Samy, qui avait la seule voiture du groupe, les reconduisit sans un mot. Quelques minutes plus tard, à l'entrée du dortoir du campus, les trois amis de War rechignèrent cependant à le laisser seul. Le garçon assura qu'il allait mieux et pouvait rester seul dans sa chambre universitaire.

C'est pourtant d'un pas fastidieux qu'il monta les escaliers. À peine la porte passée, il se laissa tomber sur son lit et resta quelques instants les yeux dans le vide. Il était perdu, fatigué et inquiet.

Il soupira, se massa les tempes et détourna le regard. Ses yeux se posèrent sur le sac. D'une main tremblante, il sortit le rouleau et le déplia, révélant une reproduction des deux amants morts dans le champs.

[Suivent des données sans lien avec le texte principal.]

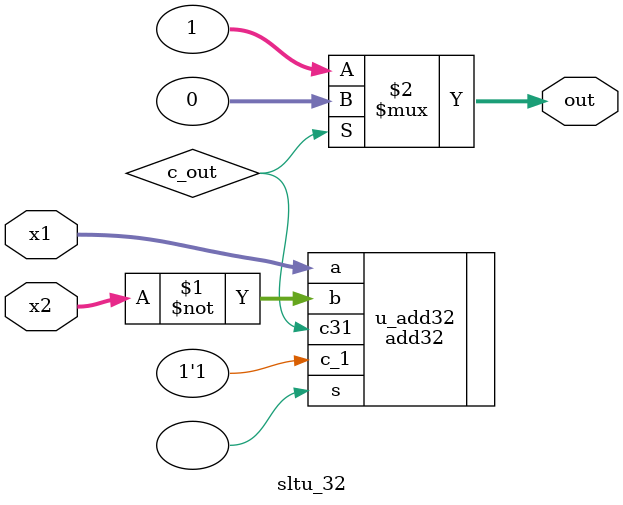
<source format=v>
module sltu_32 #(parameter T = 0.000)(
    input  [31:0] x1,
    input  [31:0] x2,
    output [31:0] out
);
wire c_out;
add32 #(T) u_add32 (
    .a(x1),
    .b(~x2),
    .c_1(1'b1),
    .s(),
    .c31(c_out)
);
assign out = c_out?32'b0:32'b1;
endmodule
</source>
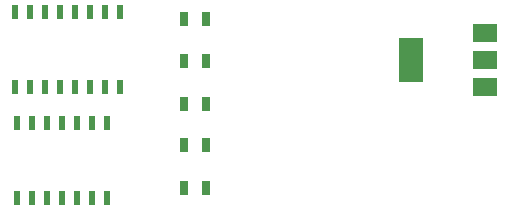
<source format=gtp>
G04 #@! TF.FileFunction,Paste,Top*
%FSLAX46Y46*%
G04 Gerber Fmt 4.6, Leading zero omitted, Abs format (unit mm)*
G04 Created by KiCad (PCBNEW 4.0.6) date Thu Jun 20 17:07:18 2019*
%MOMM*%
%LPD*%
G01*
G04 APERTURE LIST*
%ADD10C,0.100000*%
%ADD11R,0.700000X1.300000*%
%ADD12R,2.000000X3.800000*%
%ADD13R,2.000000X1.500000*%
%ADD14R,0.508000X1.143000*%
G04 APERTURE END LIST*
D10*
D11*
X122550000Y-66200000D03*
X120650000Y-66200000D03*
X122550000Y-69800000D03*
X120650000Y-69800000D03*
X122550000Y-73400000D03*
X120650000Y-73400000D03*
X122550000Y-76900000D03*
X120650000Y-76900000D03*
X122550000Y-80500000D03*
X120650000Y-80500000D03*
D12*
X139850000Y-69700000D03*
D13*
X146150000Y-69700000D03*
X146150000Y-67400000D03*
X146150000Y-72000000D03*
D14*
X106490000Y-81402000D03*
X107760000Y-81402000D03*
X109030000Y-81402000D03*
X110300000Y-81402000D03*
X111570000Y-81402000D03*
X112840000Y-81402000D03*
X114110000Y-81402000D03*
X114110000Y-75052000D03*
X112840000Y-75052000D03*
X110300000Y-75052000D03*
X109030000Y-75052000D03*
X107760000Y-75052000D03*
X106490000Y-75052000D03*
X111570000Y-75052000D03*
X106355000Y-65625000D03*
X108895000Y-65625000D03*
X110165000Y-65625000D03*
X111435000Y-65625000D03*
X112705000Y-65625000D03*
X113975000Y-65625000D03*
X115245000Y-65625000D03*
X115245000Y-71975000D03*
X113975000Y-71975000D03*
X112705000Y-71975000D03*
X111435000Y-71975000D03*
X110165000Y-71975000D03*
X108895000Y-71975000D03*
X107625000Y-71975000D03*
X106355000Y-71975000D03*
X107625000Y-65625000D03*
M02*

</source>
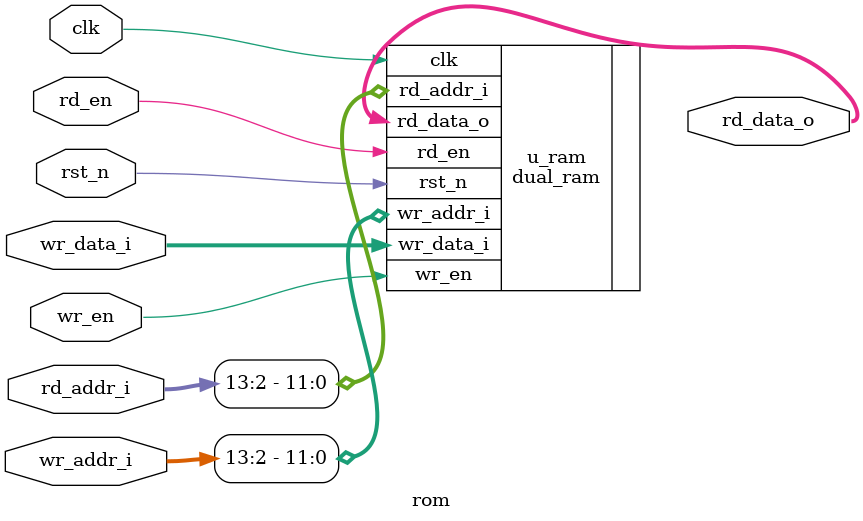
<source format=v>
/*  Ãû³Æ£ºrom
    ×÷ÓÃ£ºÖ¸Áî´æ´¢Æ÷£¬Í¨¹ýÀý»¯ramµÃµ½£¬Ð´¶Ë¿ÚÓÃÓÚÉÕÂ¼»ã±à³ÌÐò
    ÈÕÆÚ£º2024/9/12
    ×÷Õß£º¾°ÂÌ´¨
    °æ±¾£º1.1 */

module rom #(
    parameter WIDTH = 32
) (
    input               clk,
    input               rst_n,

    // wr
    input               wr_en,
    input [WIDTH-1:0]   wr_addr_i,
    input [WIDTH-1:0]   wr_data_i,


    // rd
    input               rd_en,
    input [WIDTH-1:0]   rd_addr_i,
    output[WIDTH-1:0]   rd_data_o
);

    dual_ram #(
        .DW         (WIDTH),
        .AW         ('d12),
        .MEM_NUM    ('d4096)
    ) u_ram(
        .clk        (clk),
        .rst_n      (rst_n),

        // wr
        .wr_en      (wr_en),
        .wr_addr_i  (wr_addr_i[13:2]),
        .wr_data_i  (wr_data_i),


        // rd
        .rd_en      (rd_en),
        .rd_addr_i  (rd_addr_i[13:2]),
        .rd_data_o  (rd_data_o)
    );

    
endmodule
</source>
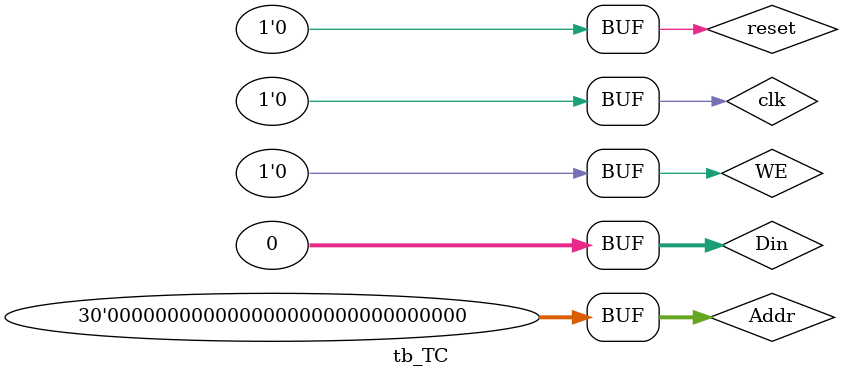
<source format=v>
`timescale 1ns / 1ps


module tb_TC;

	// Inputs
	reg clk;
	reg reset;
	reg [31:2] Addr;
	reg WE;
	reg [31:0] Din;

	// Outputs
	wire [31:0] Dout;
	wire IRQ;

	// Instantiate the Unit Under Test (UUT)
	TC uut (
		.clk(clk), 
		.reset(reset), 
		.Addr(Addr), 
		.WE(WE), 
		.Din(Din), 
		.Dout(Dout), 
		.IRQ(IRQ)
	);

	initial begin
		// Initialize Inputs
		clk = 0;
		reset = 0;
		Addr = 0;
		WE = 0;
		Din = 0;

		// Wait 100 ns for global reset to finish
		#100;
        
		// Add stimulus here

	end
      
endmodule


</source>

Son cœur se mit à nouveau à battre la chamade mais il parvint à le maîtriser pour se concentrer sur les détails. Il étudia plus précisément les traits des deux hommes, des jeunes gens nobles de la dynastie Silla à en juger par leur tunique, l'un d'une vingtaine d'années et l'autre peut être d'une dizaine d'années de plus, les cheveux longs et soyeux, une peau immaculée mis à part le filet de sang glissant de leurs lèvres les rendant plus beaux encore.

D'une main tremblante, War caressa le contour du visage du plus âgé qui dégageait une aura de force et protectrice.

Earth, murmura une voix grave semblant provenir de cet homme.

War retira sa main comme si quelque chose l'avait brûlé. Mal à l'aise, il repoussa la reproduction. Néanmoins, il chercha des punaises pour afficher le dessin sur le mur face à son lit. Le poster accroché, il retira son t-shirt, se glissa sous les draps, l'observa de longues minutes avant d'enfouir sa tête sous l'oreiller.